Stored data entries:

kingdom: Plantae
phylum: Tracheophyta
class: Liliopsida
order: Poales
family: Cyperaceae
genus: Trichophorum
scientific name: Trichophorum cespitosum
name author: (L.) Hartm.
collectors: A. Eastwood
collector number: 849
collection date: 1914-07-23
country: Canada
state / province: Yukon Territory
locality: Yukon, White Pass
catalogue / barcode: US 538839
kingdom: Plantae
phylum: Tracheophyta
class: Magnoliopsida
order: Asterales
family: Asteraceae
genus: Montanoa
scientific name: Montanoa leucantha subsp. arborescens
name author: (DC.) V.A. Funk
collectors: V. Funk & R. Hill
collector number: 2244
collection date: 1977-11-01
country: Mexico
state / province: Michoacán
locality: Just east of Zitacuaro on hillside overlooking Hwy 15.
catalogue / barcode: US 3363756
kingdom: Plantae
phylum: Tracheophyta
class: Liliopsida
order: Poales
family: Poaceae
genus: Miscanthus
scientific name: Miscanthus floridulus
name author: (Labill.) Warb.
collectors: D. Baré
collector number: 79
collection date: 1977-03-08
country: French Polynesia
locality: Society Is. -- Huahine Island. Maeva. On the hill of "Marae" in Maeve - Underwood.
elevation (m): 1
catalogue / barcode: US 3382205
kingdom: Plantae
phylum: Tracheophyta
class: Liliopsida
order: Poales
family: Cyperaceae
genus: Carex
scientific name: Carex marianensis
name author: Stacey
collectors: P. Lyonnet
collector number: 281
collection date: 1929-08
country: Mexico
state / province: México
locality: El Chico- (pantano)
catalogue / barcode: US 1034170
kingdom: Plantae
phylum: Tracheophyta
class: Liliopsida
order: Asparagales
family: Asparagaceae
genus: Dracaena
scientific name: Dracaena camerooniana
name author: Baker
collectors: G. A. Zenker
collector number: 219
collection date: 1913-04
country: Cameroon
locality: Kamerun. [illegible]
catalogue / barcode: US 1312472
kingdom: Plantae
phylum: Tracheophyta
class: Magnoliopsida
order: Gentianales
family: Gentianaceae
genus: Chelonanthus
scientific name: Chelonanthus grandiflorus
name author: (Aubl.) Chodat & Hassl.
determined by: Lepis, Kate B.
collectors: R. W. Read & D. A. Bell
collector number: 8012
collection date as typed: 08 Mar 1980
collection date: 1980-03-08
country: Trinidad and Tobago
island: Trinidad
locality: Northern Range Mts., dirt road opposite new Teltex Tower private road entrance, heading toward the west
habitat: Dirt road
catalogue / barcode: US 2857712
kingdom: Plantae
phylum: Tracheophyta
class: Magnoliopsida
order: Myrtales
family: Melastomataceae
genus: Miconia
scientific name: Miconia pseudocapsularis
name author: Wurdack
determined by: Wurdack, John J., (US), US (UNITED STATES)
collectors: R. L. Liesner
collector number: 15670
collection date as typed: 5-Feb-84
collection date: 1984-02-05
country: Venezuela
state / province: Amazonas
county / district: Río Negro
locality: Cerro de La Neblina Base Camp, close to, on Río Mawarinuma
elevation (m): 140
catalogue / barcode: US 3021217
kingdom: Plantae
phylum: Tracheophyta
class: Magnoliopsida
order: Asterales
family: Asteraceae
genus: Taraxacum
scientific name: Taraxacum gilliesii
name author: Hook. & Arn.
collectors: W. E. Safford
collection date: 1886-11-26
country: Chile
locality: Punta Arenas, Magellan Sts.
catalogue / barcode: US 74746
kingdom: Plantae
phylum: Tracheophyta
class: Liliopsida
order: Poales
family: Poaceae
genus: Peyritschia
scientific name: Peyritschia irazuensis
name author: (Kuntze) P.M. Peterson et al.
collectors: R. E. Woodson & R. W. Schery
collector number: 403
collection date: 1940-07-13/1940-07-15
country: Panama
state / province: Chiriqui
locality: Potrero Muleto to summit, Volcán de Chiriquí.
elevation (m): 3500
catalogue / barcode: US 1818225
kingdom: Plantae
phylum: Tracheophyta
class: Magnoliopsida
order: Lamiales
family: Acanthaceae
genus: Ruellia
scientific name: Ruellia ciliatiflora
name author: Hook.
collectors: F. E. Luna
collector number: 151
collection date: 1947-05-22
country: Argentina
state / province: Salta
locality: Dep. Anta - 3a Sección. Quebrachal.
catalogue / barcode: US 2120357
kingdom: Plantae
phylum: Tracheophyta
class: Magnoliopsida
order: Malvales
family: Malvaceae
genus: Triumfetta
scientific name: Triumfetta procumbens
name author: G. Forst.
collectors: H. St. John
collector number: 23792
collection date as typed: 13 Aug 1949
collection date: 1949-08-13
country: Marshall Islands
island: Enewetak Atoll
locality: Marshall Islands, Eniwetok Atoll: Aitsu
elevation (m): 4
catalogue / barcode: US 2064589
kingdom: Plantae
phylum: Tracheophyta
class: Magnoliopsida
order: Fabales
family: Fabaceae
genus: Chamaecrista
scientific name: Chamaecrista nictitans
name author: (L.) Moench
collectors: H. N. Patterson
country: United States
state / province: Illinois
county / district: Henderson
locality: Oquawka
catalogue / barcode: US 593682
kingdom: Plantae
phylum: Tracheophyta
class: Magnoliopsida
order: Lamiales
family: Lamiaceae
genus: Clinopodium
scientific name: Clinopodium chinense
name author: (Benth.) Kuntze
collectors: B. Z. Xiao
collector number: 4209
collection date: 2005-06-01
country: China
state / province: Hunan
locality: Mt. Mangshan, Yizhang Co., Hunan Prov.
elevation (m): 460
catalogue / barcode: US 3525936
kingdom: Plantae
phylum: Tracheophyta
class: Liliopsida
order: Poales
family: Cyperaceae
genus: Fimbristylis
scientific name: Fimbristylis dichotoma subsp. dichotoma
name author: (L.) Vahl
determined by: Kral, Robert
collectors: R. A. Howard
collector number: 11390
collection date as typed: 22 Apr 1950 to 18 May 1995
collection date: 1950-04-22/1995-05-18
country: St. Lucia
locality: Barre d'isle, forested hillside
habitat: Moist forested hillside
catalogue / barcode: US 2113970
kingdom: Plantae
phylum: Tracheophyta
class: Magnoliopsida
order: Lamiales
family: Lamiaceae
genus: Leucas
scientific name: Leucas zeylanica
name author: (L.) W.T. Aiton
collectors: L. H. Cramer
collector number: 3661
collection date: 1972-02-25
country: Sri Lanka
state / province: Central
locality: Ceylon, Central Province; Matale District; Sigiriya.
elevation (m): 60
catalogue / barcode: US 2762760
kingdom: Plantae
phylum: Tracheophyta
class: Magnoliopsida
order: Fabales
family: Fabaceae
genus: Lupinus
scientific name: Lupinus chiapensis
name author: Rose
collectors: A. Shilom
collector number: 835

EXERCISE TASK:
Reproduce every line of the listing above, without changing any character.

FINAL RESULT:
kingdom: Plantae
phylum: Tracheophyta
class: Liliopsida
order: Poales
family: Cyperaceae
genus: Trichophorum
scientific name: Trichophorum cespitosum
name author: (L.) Hartm.
collectors: A. Eastwood
collector number: 849
collection date: 1914-07-23
country: Canada
state / province: Yukon Territory
locality: Yukon, White Pass
catalogue / barcode: US 538839
kingdom: Plantae
phylum: Tracheophyta
class: Magnoliopsida
order: Asterales
family: Asteraceae
genus: Montanoa
scientific name: Montanoa leucantha subsp. arborescens
name author: (DC.) V.A. Funk
collectors: V. Funk & R. Hill
collector number: 2244
collection date: 1977-11-01
country: Mexico
state / province: Michoacán
locality: Just east of Zitacuaro on hillside overlooking Hwy 15.
catalogue / barcode: US 3363756
kingdom: Plantae
phylum: Tracheophyta
class: Liliopsida
order: Poales
family: Poaceae
genus: Miscanthus
scientific name: Miscanthus floridulus
name author: (Labill.) Warb.
collectors: D. Baré
collector number: 79
collection date: 1977-03-08
country: French Polynesia
locality: Society Is. -- Huahine Island. Maeva. On the hill of "Marae" in Maeve - Underwood.
elevation (m): 1
catalogue / barcode: US 3382205
kingdom: Plantae
phylum: Tracheophyta
class: Liliopsida
order: Poales
family: Cyperaceae
genus: Carex
scientific name: Carex marianensis
name author: Stacey
collectors: P. Lyonnet
collector number: 281
collection date: 1929-08
country: Mexico
state / province: México
locality: El Chico- (pantano)
catalogue / barcode: US 1034170
kingdom: Plantae
phylum: Tracheophyta
class: Liliopsida
order: Asparagales
family: Asparagaceae
genus: Dracaena
scientific name: Dracaena camerooniana
name author: Baker
collectors: G. A. Zenker
collector number: 219
collection date: 1913-04
country: Cameroon
locality: Kamerun. [illegible]
catalogue / barcode: US 1312472
kingdom: Plantae
phylum: Tracheophyta
class: Magnoliopsida
order: Gentianales
family: Gentianaceae
genus: Chelonanthus
scientific name: Chelonanthus grandiflorus
name author: (Aubl.) Chodat & Hassl.
determined by: Lepis, Kate B.
collectors: R. W. Read & D. A. Bell
collector number: 8012
collection date as typed: 08 Mar 1980
collection date: 1980-03-08
country: Trinidad and Tobago
island: Trinidad
locality: Northern Range Mts., dirt road opposite new Teltex Tower private road entrance, heading toward the west
habitat: Dirt road
catalogue / barcode: US 2857712
kingdom: Plantae
phylum: Tracheophyta
class: Magnoliopsida
order: Myrtales
family: Melastomataceae
genus: Miconia
scientific name: Miconia pseudocapsularis
name author: Wurdack
determined by: Wurdack, John J., (US), US (UNITED STATES)
collectors: R. L. Liesner
collector number: 15670
collection date as typed: 5-Feb-84
collection date: 1984-02-05
country: Venezuela
state / province: Amazonas
county / district: Río Negro
locality: Cerro de La Neblina Base Camp, close to, on Río Mawarinuma
elevation (m): 140
catalogue / barcode: US 3021217
kingdom: Plantae
phylum: Tracheophyta
class: Magnoliopsida
order: Asterales
family: Asteraceae
genus: Taraxacum
scientific name: Taraxacum gilliesii
name author: Hook. & Arn.
collectors: W. E. Safford
collection date: 1886-11-26
country: Chile
locality: Punta Arenas, Magellan Sts.
catalogue / barcode: US 74746
kingdom: Plantae
phylum: Tracheophyta
class: Liliopsida
order: Poales
family: Poaceae
genus: Peyritschia
scientific name: Peyritschia irazuensis
name author: (Kuntze) P.M. Peterson et al.
collectors: R. E. Woodson & R. W. Schery
collector number: 403
collection date: 1940-07-13/1940-07-15
country: Panama
state / province: Chiriqui
locality: Potrero Muleto to summit, Volcán de Chiriquí.
elevation (m): 3500
catalogue / barcode: US 1818225
kingdom: Plantae
phylum: Tracheophyta
class: Magnoliopsida
order: Lamiales
family: Acanthaceae
genus: Ruellia
scientific name: Ruellia ciliatiflora
name author: Hook.
collectors: F. E. Luna
collector number: 151
collection date: 1947-05-22
country: Argentina
state / province: Salta
locality: Dep. Anta - 3a Sección. Quebrachal.
catalogue / barcode: US 2120357
kingdom: Plantae
phylum: Tracheophyta
class: Magnoliopsida
order: Malvales
family: Malvaceae
genus: Triumfetta
scientific name: Triumfetta procumbens
name author: G. Forst.
collectors: H. St. John
collector number: 23792
collection date as typed: 13 Aug 1949
collection date: 1949-08-13
country: Marshall Islands
island: Enewetak Atoll
locality: Marshall Islands, Eniwetok Atoll: Aitsu
elevation (m): 4
catalogue / barcode: US 2064589
kingdom: Plantae
phylum: Tracheophyta
class: Magnoliopsida
order: Fabales
family: Fabaceae
genus: Chamaecrista
scientific name: Chamaecrista nictitans
name author: (L.) Moench
collectors: H. N. Patterson
country: United States
state / province: Illinois
county / district: Henderson
locality: Oquawka
catalogue / barcode: US 593682
kingdom: Plantae
phylum: Tracheophyta
class: Magnoliopsida
order: Lamiales
family: Lamiaceae
genus: Clinopodium
scientific name: Clinopodium chinense
name author: (Benth.) Kuntze
collectors: B. Z. Xiao
collector number: 4209
collection date: 2005-06-01
country: China
state / province: Hunan
locality: Mt. Mangshan, Yizhang Co., Hunan Prov.
elevation (m): 460
catalogue / barcode: US 3525936
kingdom: Plantae
phylum: Tracheophyta
class: Liliopsida
order: Poales
family: Cyperaceae
genus: Fimbristylis
scientific name: Fimbristylis dichotoma subsp. dichotoma
name author: (L.) Vahl
determined by: Kral, Robert
collectors: R. A. Howard
collector number: 11390
collection date as typed: 22 Apr 1950 to 18 May 1995
collection date: 1950-04-22/1995-05-18
country: St. Lucia
locality: Barre d'isle, forested hillside
habitat: Moist forested hillside
catalogue / barcode: US 2113970
kingdom: Plantae
phylum: Tracheophyta
class: Magnoliopsida
order: Lamiales
family: Lamiaceae
genus: Leucas
scientific name: Leucas zeylanica
name author: (L.) W.T. Aiton
collectors: L. H. Cramer
collector number: 3661
collection date: 1972-02-25
country: Sri Lanka
state / province: Central
locality: Ceylon, Central Province; Matale District; Sigiriya.
elevation (m): 60
catalogue / barcode: US 2762760
kingdom: Plantae
phylum: Tracheophyta
class: Magnoliopsida
order: Fabales
family: Fabaceae
genus: Lupinus
scientific name: Lupinus chiapensis
name author: Rose
collectors: A. Shilom
collector number: 835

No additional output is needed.